Stored items:
※
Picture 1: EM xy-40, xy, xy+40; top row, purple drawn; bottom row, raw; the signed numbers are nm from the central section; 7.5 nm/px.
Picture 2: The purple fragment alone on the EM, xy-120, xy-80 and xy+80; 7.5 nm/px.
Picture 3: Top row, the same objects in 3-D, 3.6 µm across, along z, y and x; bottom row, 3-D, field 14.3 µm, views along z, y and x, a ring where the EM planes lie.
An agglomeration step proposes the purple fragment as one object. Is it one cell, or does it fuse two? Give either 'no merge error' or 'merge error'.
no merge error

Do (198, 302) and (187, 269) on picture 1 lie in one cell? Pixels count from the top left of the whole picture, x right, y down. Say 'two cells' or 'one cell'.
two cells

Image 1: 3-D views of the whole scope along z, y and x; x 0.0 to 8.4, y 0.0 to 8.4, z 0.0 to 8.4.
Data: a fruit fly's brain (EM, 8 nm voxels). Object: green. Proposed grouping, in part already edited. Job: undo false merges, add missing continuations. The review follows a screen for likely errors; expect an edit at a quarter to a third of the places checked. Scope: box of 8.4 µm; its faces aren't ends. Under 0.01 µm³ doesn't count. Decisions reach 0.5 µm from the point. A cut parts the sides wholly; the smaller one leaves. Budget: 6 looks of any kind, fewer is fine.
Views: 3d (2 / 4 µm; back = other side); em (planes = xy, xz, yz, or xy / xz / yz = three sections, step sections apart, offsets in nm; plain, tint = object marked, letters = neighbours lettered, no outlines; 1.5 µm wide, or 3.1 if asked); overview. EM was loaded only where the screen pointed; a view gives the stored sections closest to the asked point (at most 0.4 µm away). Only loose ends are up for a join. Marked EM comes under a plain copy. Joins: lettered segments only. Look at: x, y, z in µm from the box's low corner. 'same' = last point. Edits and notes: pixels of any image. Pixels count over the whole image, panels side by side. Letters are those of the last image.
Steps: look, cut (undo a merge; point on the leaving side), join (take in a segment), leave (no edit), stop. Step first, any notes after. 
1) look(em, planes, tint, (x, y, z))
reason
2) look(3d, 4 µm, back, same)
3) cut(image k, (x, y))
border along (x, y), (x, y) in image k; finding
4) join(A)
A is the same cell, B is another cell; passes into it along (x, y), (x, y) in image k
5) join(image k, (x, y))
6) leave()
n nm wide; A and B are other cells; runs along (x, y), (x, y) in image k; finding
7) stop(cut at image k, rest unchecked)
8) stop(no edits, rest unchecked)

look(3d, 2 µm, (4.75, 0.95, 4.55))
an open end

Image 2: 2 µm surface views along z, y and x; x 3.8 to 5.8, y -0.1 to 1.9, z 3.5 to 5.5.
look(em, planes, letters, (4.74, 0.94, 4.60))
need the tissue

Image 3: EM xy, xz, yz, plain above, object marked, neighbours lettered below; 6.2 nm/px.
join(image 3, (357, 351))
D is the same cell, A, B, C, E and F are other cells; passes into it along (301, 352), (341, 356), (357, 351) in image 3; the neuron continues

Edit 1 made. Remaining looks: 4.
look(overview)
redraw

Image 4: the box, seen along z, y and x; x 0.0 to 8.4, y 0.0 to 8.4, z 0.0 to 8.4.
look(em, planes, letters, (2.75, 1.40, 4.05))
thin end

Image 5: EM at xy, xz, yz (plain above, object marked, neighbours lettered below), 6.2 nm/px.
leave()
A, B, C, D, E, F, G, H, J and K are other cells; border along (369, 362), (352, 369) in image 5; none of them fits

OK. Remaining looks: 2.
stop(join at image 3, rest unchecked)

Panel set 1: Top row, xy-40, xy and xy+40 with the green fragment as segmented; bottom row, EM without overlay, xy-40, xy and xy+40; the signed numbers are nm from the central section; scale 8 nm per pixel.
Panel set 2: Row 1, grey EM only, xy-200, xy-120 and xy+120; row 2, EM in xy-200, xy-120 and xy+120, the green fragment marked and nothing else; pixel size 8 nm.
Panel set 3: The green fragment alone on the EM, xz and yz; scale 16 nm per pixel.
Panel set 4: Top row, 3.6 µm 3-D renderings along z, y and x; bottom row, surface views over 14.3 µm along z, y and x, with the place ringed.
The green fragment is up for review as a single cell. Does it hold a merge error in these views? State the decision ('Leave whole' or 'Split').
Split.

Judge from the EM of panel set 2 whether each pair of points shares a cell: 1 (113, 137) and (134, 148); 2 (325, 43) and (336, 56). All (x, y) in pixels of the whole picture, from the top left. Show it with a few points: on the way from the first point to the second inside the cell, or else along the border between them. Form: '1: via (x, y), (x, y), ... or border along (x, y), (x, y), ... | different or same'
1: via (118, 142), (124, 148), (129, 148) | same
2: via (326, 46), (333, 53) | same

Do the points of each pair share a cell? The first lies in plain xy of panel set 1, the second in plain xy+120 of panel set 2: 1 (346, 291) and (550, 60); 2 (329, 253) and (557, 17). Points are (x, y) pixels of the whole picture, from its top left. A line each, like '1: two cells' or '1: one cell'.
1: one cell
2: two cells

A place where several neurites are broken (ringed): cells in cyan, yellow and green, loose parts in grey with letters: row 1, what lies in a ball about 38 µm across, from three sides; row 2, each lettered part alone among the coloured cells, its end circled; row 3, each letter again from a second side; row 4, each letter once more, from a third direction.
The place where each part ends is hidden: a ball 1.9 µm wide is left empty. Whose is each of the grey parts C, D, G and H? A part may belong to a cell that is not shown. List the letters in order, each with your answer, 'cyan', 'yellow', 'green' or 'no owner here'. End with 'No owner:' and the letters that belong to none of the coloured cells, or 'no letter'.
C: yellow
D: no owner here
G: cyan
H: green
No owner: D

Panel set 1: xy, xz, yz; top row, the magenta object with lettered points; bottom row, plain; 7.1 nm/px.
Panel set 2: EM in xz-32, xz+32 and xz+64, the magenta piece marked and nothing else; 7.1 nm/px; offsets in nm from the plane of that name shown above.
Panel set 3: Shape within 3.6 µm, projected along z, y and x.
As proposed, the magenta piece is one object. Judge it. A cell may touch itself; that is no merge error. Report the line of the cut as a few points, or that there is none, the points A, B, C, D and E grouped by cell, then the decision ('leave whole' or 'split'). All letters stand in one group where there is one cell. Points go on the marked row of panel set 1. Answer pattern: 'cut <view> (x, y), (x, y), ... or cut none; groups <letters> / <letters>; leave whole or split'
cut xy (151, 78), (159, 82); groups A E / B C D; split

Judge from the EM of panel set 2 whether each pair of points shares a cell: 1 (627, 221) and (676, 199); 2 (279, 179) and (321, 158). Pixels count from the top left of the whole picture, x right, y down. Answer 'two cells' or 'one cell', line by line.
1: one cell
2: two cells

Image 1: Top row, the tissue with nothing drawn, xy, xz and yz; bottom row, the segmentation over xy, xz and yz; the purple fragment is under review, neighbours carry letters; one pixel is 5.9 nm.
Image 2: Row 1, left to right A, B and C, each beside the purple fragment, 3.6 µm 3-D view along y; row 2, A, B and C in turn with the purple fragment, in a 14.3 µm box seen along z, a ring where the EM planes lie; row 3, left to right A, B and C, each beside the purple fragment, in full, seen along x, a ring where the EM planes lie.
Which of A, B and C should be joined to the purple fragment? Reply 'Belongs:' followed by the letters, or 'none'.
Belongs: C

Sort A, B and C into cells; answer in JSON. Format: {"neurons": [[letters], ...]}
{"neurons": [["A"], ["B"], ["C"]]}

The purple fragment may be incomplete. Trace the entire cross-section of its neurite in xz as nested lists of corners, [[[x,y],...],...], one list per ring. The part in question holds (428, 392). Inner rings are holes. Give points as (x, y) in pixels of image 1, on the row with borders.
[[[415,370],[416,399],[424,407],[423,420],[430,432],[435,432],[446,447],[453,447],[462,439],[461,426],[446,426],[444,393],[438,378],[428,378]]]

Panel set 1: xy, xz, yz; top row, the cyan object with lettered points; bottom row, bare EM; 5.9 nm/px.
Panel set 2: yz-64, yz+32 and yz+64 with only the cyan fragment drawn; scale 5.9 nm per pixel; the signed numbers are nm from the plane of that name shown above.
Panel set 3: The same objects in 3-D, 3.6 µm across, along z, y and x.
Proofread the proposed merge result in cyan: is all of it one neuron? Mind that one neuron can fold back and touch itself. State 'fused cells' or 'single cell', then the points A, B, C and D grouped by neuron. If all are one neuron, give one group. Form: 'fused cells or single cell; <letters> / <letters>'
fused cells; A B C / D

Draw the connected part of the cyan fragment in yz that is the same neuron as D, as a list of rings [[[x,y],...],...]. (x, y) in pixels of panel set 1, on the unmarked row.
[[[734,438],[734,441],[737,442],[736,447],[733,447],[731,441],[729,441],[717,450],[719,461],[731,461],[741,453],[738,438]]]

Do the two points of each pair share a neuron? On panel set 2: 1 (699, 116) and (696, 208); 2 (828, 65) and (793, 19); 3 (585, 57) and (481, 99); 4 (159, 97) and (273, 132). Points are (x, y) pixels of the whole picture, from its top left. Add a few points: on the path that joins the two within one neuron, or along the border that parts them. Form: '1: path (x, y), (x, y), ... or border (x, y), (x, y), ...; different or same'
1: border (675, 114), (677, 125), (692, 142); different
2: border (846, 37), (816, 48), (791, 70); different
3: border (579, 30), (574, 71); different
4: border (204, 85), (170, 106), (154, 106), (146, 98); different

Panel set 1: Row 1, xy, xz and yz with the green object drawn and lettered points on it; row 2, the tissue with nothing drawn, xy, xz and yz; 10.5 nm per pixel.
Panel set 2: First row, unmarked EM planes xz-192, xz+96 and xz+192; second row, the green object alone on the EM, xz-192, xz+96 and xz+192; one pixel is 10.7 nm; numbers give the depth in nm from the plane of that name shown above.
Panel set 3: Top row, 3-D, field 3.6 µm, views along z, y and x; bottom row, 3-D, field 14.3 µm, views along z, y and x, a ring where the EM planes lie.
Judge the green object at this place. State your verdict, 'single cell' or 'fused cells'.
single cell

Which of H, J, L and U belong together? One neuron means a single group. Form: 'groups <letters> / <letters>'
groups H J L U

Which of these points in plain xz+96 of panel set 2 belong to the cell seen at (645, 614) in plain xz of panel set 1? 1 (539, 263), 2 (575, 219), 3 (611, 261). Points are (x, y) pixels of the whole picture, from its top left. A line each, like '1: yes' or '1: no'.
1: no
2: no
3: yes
※
▸ **Instructions to follow**
Give again, word for word, the records from their first line to the one with "Data: a fruit", and leave out all else.

▸ **Final answer**
Picture 1: EM xy-40, xy, xy+40; top row, purple drawn; bottom row, raw; the signed numbers are nm from the central section; 7.5 nm/px.
Picture 2: The purple fragment alone on the EM, xy-120, xy-80 and xy+80; 7.5 nm/px.
Picture 3: Top row, the same objects in 3-D, 3.6 µm across, along z, y and x; bottom row, 3-D, field 14.3 µm, views along z, y and x, a ring where the EM planes lie.
An agglomeration step proposes the purple fragment as one object. Is it one cell, or does it fuse two? Give either 'no merge error' or 'merge error'.
no merge error

Do (198, 302) and (187, 269) on picture 1 lie in one cell? Pixels count from the top left of the whole picture, x right, y down. Say 'two cells' or 'one cell'.
two cells

Image 1: 3-D views of the whole scope along z, y and x; x 0.0 to 8.4, y 0.0 to 8.4, z 0.0 to 8.4.
Data: a fruit fly's brain (EM, 8 nm voxels). Object: green. Proposed grouping, in part already edited. Job: undo false merges, add missing continuations. The review follows a screen for likely errors; expect an edit at a quarter to a third of the places checked. Scope: box of 8.4 µm; its faces aren't ends. Under 0.01 µm³ doesn't count. Decisions reach 0.5 µm from the point. A cut parts the sides wholly; the smaller one leaves. Budget: 6 looks of any kind, fewer is fine.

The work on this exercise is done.